Alter How We Think About Issues of Technological in The Second Machine Age

Did you know a revolution is under way? In recent years, Google’s autonomous cars have logged thousands of miles on American highways and IBM’s Watson trounced the best human Jeopardy! players.
Digital technologies—with hardware, software, and networks at their core—will in the near future diagnose diseases more accurately than doctors can, apply enormous data sets to transform retailing, and accomplish many tasks once considered uniquely human.

In The Second Machine Age MIT’s Erik Brynjolfsson and Andrew McAfee—two thinkers at the forefront of their field—reveal the forces driving the reinvention of our lives and our economy. As the full impact of digital technologies is felt, we will realize immense bounty in the form of dazzling personal technology, advanced infrastructure, and near-boundless access to the cultural items that enrich our lives.

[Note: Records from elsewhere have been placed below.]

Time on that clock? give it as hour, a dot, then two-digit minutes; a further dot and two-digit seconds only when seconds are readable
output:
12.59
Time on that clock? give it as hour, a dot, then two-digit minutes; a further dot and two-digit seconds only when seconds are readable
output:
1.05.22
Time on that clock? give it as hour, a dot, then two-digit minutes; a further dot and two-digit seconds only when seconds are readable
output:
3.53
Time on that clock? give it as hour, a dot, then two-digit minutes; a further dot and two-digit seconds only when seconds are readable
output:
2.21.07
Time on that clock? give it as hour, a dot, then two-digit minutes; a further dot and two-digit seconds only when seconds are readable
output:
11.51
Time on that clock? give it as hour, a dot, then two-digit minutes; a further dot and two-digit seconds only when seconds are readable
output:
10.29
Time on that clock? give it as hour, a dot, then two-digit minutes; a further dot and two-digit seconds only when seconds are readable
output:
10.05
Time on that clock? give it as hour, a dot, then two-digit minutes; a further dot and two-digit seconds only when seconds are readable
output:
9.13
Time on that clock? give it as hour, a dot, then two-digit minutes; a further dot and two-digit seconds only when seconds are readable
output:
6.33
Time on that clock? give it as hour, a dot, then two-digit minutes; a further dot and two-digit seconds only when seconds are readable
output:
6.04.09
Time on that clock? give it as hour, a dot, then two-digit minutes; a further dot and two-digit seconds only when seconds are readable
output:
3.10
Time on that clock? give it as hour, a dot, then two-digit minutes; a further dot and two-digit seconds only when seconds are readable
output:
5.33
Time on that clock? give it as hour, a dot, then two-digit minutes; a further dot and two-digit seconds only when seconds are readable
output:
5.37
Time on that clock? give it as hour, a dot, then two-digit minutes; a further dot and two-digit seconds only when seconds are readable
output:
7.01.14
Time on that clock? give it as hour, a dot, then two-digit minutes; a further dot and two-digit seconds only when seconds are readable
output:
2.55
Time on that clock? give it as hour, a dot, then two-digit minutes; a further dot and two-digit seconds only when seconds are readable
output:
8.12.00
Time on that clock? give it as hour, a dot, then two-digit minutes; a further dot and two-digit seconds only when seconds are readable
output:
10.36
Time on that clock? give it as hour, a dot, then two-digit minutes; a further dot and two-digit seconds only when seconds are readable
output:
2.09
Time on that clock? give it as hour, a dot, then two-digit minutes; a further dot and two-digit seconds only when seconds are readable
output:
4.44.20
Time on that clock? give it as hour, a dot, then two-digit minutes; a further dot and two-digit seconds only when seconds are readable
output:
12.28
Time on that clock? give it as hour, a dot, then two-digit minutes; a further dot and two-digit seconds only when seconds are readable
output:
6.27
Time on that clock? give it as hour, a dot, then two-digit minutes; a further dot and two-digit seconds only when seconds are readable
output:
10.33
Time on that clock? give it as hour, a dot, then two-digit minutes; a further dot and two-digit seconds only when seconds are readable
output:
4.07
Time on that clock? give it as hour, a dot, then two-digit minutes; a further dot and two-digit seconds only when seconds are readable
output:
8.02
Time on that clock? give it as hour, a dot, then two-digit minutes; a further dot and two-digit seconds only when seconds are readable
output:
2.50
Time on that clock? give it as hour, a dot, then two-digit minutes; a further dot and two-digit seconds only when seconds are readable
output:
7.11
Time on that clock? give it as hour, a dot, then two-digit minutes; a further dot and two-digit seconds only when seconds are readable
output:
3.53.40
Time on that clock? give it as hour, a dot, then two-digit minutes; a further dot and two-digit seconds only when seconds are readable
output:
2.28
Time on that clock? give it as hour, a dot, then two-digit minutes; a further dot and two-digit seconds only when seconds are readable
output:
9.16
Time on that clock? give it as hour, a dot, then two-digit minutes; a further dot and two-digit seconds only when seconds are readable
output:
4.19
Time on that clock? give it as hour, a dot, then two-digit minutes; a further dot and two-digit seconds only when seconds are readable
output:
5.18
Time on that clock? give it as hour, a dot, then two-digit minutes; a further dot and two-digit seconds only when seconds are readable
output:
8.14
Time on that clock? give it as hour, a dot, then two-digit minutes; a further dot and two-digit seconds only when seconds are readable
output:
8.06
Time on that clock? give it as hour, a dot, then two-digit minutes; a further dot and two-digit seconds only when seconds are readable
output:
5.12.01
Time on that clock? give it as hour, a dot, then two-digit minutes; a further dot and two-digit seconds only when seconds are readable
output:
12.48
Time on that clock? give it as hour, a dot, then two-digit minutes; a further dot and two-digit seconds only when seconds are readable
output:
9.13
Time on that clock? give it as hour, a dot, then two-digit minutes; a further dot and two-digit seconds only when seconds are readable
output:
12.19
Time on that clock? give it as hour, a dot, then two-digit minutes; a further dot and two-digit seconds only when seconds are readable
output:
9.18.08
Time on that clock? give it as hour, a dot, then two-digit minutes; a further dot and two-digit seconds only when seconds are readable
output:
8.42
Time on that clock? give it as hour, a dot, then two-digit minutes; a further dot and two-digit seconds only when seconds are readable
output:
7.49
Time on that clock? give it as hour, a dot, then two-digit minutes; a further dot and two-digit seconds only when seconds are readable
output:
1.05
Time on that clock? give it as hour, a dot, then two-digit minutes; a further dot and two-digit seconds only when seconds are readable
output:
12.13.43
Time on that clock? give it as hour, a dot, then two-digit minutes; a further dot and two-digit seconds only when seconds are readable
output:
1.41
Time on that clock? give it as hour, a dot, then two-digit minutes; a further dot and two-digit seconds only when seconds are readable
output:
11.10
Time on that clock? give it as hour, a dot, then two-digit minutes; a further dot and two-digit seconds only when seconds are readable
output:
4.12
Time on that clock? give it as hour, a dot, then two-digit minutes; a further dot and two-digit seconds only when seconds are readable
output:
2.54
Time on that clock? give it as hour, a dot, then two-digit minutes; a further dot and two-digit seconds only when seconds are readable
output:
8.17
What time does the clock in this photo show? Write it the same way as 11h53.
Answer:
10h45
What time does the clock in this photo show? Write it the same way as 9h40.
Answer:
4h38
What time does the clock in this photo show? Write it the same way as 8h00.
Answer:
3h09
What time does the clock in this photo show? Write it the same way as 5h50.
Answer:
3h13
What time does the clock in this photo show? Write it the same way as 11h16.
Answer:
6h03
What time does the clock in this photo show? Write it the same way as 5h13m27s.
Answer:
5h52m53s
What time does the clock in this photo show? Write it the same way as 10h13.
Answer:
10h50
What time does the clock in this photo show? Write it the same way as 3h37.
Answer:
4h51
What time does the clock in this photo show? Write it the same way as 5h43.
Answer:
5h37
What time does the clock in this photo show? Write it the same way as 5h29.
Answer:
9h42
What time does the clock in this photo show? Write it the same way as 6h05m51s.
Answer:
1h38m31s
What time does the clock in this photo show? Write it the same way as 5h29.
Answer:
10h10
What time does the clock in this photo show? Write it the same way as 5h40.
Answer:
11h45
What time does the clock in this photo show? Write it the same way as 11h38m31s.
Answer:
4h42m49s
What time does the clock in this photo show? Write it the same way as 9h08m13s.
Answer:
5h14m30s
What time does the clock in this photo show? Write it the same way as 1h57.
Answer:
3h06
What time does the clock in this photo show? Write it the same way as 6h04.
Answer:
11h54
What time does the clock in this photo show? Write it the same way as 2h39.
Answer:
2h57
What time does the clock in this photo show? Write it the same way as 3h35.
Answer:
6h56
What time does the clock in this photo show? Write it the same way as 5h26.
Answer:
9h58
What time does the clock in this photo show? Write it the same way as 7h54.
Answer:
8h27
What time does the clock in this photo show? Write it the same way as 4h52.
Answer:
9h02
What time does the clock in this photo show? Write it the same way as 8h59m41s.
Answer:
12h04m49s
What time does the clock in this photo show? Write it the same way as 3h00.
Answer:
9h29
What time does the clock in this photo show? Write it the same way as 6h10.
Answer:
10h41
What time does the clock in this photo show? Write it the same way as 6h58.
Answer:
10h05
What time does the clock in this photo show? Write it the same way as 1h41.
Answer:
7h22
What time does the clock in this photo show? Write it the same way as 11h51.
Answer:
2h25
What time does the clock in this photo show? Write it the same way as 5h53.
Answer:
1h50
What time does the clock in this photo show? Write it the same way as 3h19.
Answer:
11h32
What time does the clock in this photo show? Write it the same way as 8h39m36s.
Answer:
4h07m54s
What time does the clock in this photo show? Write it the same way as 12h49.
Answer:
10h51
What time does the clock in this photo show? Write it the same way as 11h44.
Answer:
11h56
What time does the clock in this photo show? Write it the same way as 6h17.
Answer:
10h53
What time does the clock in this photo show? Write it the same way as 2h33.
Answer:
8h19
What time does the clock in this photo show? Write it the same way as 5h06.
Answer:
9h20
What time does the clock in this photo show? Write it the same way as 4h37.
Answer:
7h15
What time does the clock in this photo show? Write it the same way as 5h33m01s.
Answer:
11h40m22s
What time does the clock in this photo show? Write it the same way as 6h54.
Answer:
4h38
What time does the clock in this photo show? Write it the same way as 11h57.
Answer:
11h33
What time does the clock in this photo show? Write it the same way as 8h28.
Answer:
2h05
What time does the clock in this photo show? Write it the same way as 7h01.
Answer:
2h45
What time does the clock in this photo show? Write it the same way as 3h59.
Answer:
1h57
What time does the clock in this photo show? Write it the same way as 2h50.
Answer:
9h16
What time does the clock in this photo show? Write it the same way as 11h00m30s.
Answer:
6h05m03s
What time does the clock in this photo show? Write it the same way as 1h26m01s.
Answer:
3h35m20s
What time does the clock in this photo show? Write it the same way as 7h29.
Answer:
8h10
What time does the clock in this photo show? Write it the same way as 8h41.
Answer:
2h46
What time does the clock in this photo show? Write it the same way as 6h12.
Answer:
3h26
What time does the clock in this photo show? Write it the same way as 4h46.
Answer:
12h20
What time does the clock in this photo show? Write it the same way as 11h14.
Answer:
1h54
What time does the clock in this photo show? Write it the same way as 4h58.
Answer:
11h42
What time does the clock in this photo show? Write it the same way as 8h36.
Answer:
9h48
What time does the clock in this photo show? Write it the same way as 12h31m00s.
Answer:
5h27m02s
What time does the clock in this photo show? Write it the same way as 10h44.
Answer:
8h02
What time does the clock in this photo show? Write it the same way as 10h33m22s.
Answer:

Amid this bounty will also be wrenching change. Professions of all kinds—from lawyers to truck drivers—will be forever upended. Companies will be forced to transform or die. Recent economic indicators reflect this shift: fewer people are working, and wages are falling even as productivity and profits soar.

Drawing on years of research and up-to-the-minute trends, Brynjolfsson and McAfee identify the best strategies for survival and offer a new path to prosperity. These include revamping education so that it prepares people for the next economy instead of the last one, designing new collaborations that pair brute processing power with human ingenuity, and embracing policies that make sense in a radically transformed landscape.

A fundamentally optimistic book, The Second Machine Age will alter how we think about issues of technological, societal, and economic progress.

Review:
The authors mention statistics that make me think that higher education is about to undergo big changes. They quote a study finding that 36% of students learn nothing in college, while the average student increases, by graduation, only from the 50% percentile of freshmen to the 68% percentile.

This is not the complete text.